>>>>
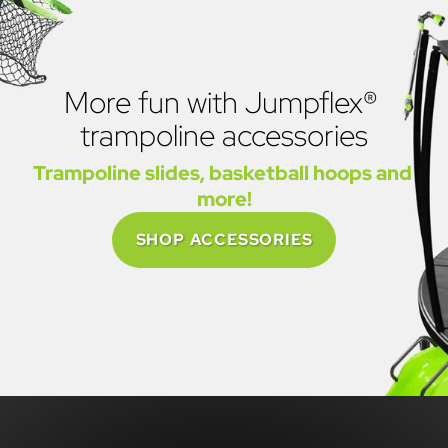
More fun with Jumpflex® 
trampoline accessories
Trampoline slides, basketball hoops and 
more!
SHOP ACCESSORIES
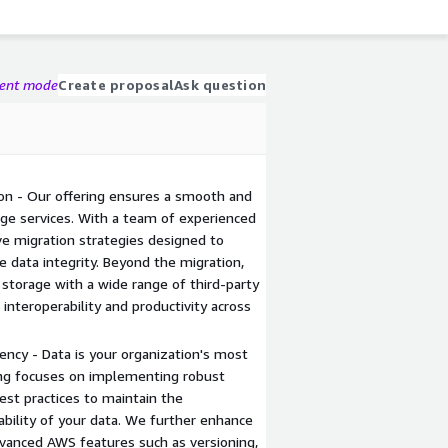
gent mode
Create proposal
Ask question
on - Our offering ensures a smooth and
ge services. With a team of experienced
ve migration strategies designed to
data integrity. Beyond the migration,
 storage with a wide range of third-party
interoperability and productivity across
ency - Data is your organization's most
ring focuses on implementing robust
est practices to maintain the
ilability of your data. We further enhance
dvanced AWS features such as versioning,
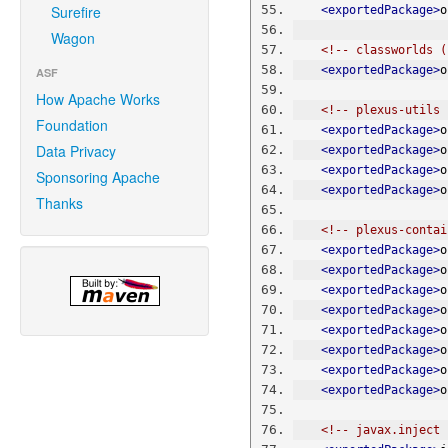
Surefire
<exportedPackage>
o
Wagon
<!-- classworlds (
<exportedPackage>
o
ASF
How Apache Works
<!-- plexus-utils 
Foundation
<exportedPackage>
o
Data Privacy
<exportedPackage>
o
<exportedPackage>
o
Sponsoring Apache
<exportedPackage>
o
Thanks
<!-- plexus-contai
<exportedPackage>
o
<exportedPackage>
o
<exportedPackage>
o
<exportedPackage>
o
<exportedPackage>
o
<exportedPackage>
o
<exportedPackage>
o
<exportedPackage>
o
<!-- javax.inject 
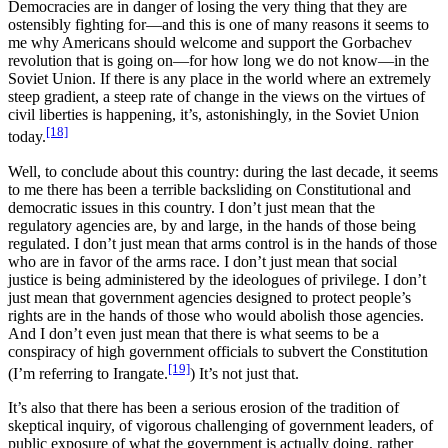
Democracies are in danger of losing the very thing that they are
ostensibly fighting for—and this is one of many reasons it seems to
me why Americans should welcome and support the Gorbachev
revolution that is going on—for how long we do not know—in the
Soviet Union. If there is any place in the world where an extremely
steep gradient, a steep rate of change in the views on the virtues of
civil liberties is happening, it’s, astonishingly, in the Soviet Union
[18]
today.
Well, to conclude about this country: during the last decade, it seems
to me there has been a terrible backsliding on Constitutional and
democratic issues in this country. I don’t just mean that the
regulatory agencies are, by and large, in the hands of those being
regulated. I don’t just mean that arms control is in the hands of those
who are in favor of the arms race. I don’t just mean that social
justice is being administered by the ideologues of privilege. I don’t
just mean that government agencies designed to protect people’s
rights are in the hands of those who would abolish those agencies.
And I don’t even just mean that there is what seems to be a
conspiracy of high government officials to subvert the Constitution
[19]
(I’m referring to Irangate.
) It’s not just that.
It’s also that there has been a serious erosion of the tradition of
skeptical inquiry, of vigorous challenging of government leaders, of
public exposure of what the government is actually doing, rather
<<<<
>>>>
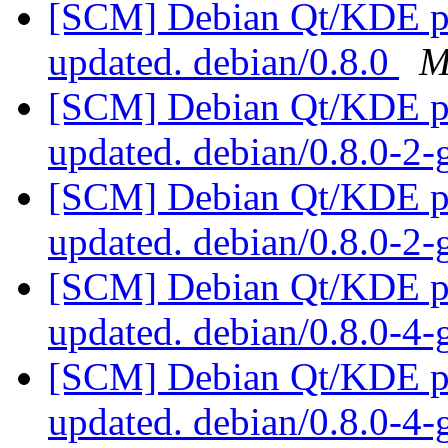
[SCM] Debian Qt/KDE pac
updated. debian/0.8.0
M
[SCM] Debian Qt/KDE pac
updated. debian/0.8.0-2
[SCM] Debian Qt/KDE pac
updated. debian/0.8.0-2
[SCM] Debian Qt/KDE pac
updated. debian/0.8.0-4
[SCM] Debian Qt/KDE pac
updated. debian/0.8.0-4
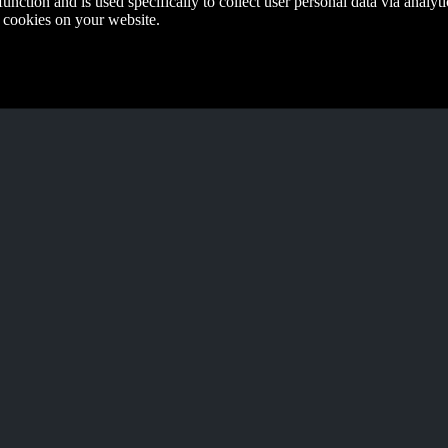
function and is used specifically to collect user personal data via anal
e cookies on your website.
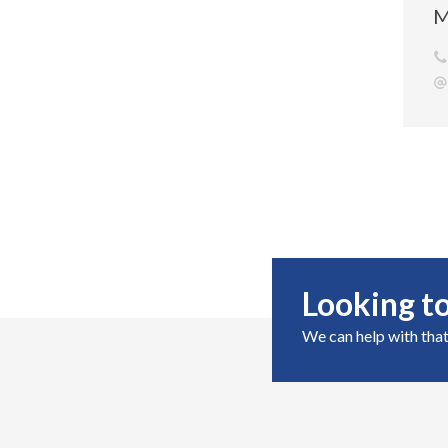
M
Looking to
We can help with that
<<<<
= Exercise instructions =
Beginning at the line above with "to me there" and finishing at the line with "public exposure of", return each line exactly and return nothing else.

= Response =
to me there has been a terrible backsliding on Constitutional and
democratic issues in this country. I don’t just mean that the
regulatory agencies are, by and large, in the hands of those being
regulated. I don’t just mean that arms control is in the hands of those
who are in favor of the arms race. I don’t just mean that social
justice is being administered by the ideologues of privilege. I don’t
just mean that government agencies designed to protect people’s
rights are in the hands of those who would abolish those agencies.
And I don’t even just mean that there is what seems to be a
conspiracy of high government officials to subvert the Constitution
[19]
(I’m referring to Irangate.
) It’s not just that.
It’s also that there has been a serious erosion of the tradition of
skeptical inquiry, of vigorous challenging of government leaders, of
public exposure of what the government is actually doing, rather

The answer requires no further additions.